Like every single element of Thanksgiving supper, cranberry sauce motivates a great deal of feelings. There are can perfectionists–“We require the ridges! “– and there are homemade enthusiasts. Then there are those who like to experiment with the genre, irritating both camps. I wager you can guess which category I fall into.If you’re going to experiment with only one part of your Thanksgiving dinner, cranberry sauce is your best choice, merely due to the fact that it is so simple and quick to make. Seeing as there is no rule that says a homemade sauce can’t sit beside a best cylinder of gel, you need to feel emboldened to make as numerous varieties as you want.

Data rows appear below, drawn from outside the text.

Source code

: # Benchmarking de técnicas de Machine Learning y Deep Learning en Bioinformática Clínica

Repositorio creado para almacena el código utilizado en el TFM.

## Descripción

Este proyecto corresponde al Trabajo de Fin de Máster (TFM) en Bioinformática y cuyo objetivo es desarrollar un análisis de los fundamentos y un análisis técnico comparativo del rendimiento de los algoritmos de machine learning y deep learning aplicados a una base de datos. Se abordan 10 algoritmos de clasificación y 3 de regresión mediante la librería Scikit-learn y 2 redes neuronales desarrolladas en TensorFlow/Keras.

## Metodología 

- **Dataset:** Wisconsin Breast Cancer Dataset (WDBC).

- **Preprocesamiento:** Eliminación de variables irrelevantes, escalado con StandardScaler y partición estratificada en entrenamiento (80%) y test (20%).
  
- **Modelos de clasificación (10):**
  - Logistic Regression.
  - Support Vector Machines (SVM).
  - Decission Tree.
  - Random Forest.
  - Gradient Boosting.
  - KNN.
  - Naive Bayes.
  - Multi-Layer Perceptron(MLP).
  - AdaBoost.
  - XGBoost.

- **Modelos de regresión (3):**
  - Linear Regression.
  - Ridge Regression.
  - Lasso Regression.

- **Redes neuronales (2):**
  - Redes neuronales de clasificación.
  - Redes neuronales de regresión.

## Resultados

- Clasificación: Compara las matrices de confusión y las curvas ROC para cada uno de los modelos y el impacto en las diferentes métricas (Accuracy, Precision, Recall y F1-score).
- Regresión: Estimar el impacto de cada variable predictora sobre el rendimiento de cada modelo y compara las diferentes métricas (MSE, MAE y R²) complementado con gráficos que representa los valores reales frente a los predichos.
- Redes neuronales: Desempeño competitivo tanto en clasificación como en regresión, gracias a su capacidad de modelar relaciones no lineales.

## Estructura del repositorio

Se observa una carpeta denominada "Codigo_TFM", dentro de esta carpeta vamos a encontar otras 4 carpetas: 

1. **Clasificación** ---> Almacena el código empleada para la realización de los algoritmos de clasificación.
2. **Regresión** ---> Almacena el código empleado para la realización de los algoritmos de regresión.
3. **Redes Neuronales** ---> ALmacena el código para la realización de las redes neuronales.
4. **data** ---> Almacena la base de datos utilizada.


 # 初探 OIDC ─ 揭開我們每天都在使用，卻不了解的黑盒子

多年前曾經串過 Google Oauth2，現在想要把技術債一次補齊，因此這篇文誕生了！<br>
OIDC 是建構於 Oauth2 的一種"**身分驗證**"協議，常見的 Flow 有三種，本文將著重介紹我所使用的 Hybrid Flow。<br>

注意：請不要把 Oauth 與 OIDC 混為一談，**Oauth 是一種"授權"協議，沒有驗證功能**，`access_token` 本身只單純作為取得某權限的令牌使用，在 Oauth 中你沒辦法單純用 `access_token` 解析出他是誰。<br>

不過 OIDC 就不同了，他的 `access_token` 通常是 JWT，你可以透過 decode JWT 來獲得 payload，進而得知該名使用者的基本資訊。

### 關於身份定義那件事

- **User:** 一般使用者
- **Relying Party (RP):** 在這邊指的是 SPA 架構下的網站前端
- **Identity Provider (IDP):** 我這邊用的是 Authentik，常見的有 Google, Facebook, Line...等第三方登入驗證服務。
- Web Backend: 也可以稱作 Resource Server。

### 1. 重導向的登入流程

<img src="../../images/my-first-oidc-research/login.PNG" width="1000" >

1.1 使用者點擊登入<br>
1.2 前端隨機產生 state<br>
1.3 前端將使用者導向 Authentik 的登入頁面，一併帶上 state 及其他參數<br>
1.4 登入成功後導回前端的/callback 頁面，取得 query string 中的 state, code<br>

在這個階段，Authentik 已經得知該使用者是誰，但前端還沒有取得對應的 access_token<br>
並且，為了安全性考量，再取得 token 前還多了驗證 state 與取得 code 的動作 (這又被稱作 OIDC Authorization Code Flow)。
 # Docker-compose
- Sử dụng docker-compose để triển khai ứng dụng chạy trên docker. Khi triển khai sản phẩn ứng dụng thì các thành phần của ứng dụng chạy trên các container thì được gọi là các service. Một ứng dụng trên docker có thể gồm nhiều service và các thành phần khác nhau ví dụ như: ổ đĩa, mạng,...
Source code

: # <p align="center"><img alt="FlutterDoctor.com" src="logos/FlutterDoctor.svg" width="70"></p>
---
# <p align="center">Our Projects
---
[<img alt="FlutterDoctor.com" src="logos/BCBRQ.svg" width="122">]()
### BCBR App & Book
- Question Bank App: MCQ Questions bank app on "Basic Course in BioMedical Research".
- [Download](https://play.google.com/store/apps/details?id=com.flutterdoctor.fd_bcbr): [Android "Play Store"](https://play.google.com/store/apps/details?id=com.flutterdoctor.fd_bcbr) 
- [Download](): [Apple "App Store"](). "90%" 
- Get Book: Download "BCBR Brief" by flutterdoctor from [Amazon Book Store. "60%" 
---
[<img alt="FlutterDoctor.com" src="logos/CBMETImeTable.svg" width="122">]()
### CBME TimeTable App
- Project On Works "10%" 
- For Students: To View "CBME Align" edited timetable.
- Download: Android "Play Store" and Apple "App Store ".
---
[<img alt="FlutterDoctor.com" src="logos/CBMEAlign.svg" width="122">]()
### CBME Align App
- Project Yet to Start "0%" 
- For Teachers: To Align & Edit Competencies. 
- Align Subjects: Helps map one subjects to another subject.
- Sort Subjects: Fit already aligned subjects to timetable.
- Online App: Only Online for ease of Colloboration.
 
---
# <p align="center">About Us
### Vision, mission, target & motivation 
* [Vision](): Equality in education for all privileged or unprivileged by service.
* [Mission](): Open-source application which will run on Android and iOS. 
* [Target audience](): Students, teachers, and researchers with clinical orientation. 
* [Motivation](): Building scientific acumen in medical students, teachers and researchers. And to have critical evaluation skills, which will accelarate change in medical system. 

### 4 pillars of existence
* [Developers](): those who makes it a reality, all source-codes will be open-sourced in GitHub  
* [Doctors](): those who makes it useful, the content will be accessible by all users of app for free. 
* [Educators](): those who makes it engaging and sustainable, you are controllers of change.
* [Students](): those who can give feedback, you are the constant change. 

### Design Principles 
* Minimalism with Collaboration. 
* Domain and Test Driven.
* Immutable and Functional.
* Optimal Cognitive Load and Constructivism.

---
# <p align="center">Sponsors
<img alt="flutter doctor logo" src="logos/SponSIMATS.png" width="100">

Heck, you can make a veritable sampler of sauce, and among those sauces should consist of blueberries.Blueberries are, obviously, much sweeter than cranberries– there’s a factor most cranberry juices are blends– and they keep their form a little bit much better. This implies you not only get a somewhat sweeter, darker, more pie-filling like sauce, you likewise get a contrast of texture, with little blueberries that aren’t quite as reversed as their cran cousins.(Sidebar: Did you know that this song is the ideal cranberry sauce cooking song? This is a musicological fact.)If none of this sounds wonderful to you, please, do not hesitate to return
to the safe and soothing ridges of the canned things, but if you want to have a little fun, or have a smoked, grilled, or some other strongly seasoned turkey, give this sauce a spin. To make it, you will require:8 ounces cranberries, cleaned and de-stemmed 4 ounces blueberries, cleaned and de-stemmed
let everyone hang out and simmer up until the cranberries have come entirely undone, and the sauce has thickened. Remove the big strips of zest, transfer to a bowl, and let cool completely before serving.